Give again, exactly as written, each line of the material below starting at the line that contains "left shoulder: (380, 306)" and ending at the line that contains "left knee: (866, 279)". Both ends count, and no other line does.

*-*-*

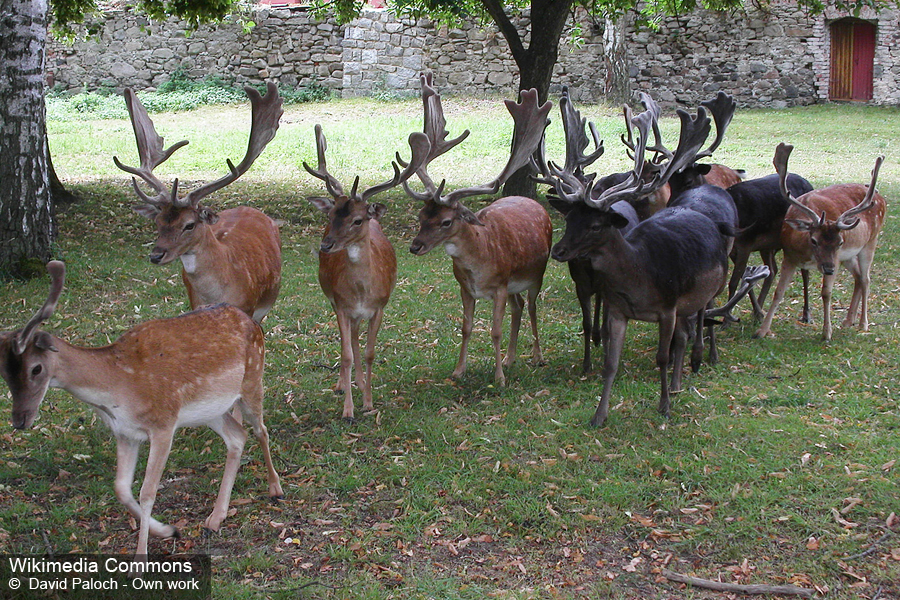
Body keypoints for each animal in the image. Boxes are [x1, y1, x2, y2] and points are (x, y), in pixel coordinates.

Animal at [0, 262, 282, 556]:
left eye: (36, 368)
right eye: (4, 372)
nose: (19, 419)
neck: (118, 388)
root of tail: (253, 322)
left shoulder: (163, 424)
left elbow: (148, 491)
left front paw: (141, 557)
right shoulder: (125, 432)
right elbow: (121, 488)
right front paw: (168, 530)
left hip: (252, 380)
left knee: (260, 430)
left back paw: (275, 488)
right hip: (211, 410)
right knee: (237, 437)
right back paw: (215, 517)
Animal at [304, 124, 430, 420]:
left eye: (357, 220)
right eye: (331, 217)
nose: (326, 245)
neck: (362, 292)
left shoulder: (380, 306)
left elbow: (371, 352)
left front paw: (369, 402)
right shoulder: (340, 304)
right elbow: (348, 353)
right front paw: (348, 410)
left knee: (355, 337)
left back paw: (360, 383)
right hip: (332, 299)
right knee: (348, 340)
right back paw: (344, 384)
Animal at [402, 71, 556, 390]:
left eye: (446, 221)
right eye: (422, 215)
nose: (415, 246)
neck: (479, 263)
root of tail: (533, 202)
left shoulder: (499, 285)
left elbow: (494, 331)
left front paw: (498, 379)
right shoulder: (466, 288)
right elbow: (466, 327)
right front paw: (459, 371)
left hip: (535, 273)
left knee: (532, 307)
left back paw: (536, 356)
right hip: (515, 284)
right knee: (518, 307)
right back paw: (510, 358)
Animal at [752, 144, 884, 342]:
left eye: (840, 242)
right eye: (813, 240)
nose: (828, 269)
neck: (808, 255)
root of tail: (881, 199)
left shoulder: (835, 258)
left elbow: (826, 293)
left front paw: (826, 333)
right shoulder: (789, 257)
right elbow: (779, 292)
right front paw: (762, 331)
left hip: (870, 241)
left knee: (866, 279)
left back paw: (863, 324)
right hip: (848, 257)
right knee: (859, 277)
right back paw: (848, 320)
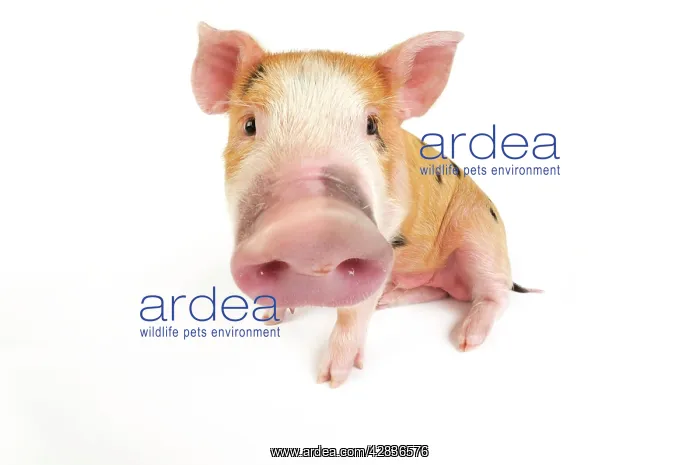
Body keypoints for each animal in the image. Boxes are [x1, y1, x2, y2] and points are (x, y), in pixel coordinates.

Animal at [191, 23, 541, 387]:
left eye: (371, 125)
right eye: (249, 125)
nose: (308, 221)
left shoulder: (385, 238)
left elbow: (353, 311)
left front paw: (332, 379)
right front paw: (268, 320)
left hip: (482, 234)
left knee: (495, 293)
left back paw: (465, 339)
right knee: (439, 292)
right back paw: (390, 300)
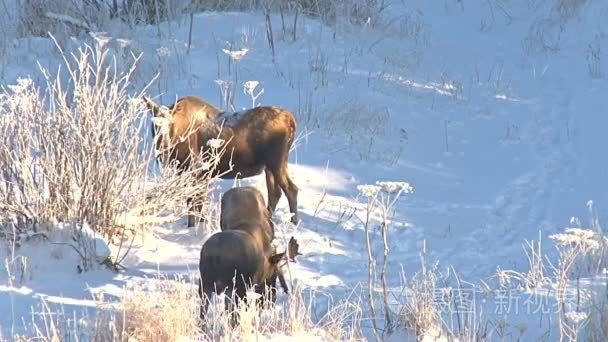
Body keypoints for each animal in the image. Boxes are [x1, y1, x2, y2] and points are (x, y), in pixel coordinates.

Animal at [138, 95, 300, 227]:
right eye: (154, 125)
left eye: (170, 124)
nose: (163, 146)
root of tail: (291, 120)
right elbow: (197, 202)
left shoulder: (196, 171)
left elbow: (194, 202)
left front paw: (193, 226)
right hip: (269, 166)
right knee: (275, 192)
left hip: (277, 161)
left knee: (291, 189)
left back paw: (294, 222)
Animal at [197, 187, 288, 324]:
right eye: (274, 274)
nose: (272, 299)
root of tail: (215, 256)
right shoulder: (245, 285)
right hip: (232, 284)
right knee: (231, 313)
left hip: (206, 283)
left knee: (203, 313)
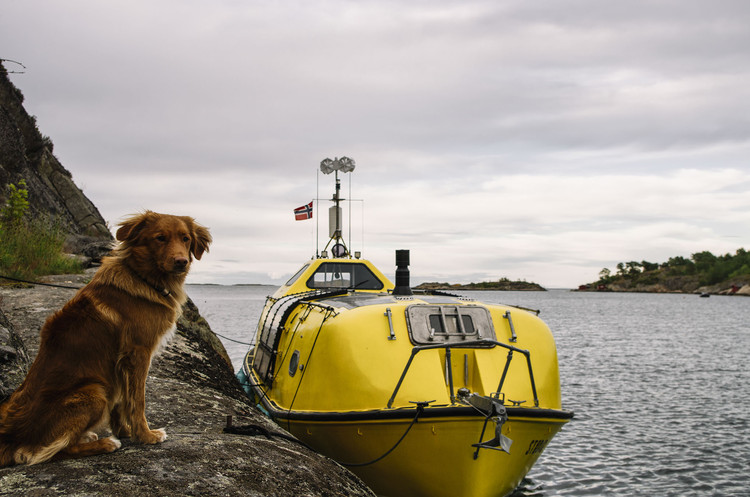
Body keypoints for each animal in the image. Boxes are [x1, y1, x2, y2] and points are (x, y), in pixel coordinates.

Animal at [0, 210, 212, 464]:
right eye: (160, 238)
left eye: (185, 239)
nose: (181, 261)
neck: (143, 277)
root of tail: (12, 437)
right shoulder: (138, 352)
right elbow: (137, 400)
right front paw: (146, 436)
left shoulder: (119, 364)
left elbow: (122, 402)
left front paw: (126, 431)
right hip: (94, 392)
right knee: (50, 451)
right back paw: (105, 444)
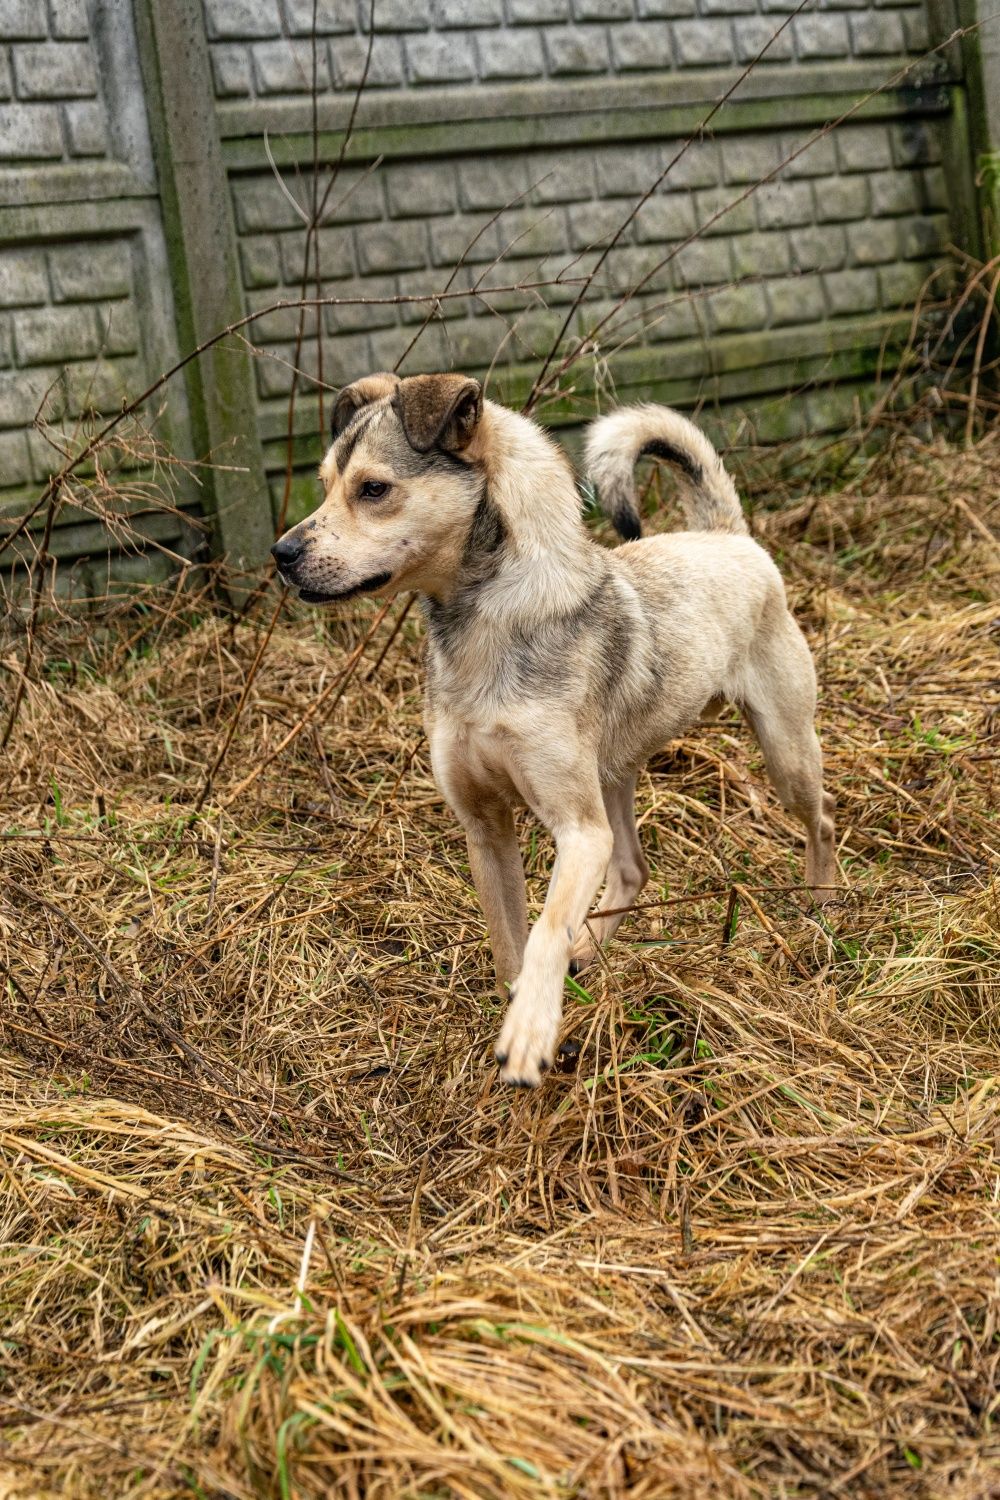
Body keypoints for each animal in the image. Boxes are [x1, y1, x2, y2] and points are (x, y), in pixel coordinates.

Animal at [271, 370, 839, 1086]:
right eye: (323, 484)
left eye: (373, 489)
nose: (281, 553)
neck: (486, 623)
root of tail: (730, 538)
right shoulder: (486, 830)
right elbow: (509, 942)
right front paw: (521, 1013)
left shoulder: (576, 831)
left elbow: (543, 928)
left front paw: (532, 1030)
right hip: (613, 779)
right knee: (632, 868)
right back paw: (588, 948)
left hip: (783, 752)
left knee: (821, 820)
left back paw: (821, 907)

*-*-*

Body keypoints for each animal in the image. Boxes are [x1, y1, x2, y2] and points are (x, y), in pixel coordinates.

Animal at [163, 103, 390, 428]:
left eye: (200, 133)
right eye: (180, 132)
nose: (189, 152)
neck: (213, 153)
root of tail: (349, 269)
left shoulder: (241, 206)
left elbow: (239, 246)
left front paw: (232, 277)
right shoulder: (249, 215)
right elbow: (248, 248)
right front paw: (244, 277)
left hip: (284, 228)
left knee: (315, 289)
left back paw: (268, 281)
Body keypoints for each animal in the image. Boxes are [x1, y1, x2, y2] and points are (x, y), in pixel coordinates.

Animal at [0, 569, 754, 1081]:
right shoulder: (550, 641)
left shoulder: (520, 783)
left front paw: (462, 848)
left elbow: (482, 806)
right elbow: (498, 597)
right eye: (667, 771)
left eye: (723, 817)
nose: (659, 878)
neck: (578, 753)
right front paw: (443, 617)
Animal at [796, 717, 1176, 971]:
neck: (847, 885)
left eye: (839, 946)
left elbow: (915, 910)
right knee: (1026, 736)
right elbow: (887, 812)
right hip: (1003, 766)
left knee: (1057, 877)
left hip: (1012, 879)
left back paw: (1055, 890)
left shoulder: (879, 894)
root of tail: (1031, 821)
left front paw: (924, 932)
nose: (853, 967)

*-*-*

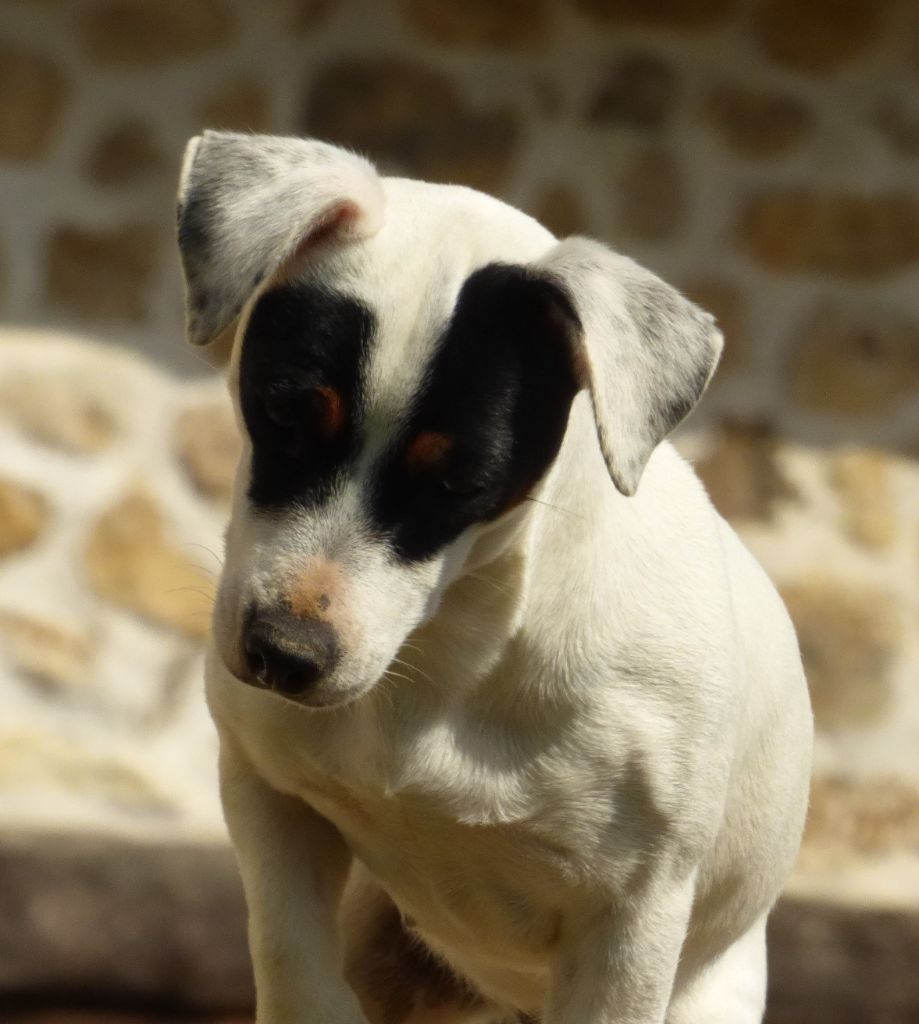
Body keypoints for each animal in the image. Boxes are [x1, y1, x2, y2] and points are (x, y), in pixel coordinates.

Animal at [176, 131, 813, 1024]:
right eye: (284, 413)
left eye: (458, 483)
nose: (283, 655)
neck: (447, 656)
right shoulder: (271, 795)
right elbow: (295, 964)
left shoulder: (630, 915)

*-*-*

**OUTPUT OF THE EXERCISE**
left shoulder: (380, 306)
left elbow: (371, 352)
left front paw: (369, 402)
right shoulder: (340, 304)
right elbow: (348, 353)
right front paw: (348, 410)
left knee: (355, 337)
left back paw: (360, 383)
right hip: (332, 299)
right knee: (348, 340)
right back paw: (344, 384)
Animal at [402, 71, 556, 390]:
left eye: (446, 221)
right eye: (422, 215)
nose: (415, 246)
neck: (479, 263)
root of tail: (533, 202)
left shoulder: (499, 285)
left elbow: (494, 331)
left front paw: (498, 379)
right shoulder: (466, 288)
right elbow: (466, 327)
right front paw: (459, 371)
left hip: (535, 273)
left knee: (532, 307)
left back paw: (536, 356)
right hip: (515, 284)
right knee: (518, 307)
right back paw: (510, 358)
Animal at [752, 144, 884, 342]:
left eye: (840, 242)
right eye: (813, 240)
nose: (828, 269)
neck: (808, 255)
root of tail: (881, 199)
left shoulder: (835, 258)
left elbow: (826, 293)
left front paw: (826, 333)
right shoulder: (789, 257)
right elbow: (779, 292)
right front paw: (762, 331)
left hip: (870, 241)
left knee: (866, 279)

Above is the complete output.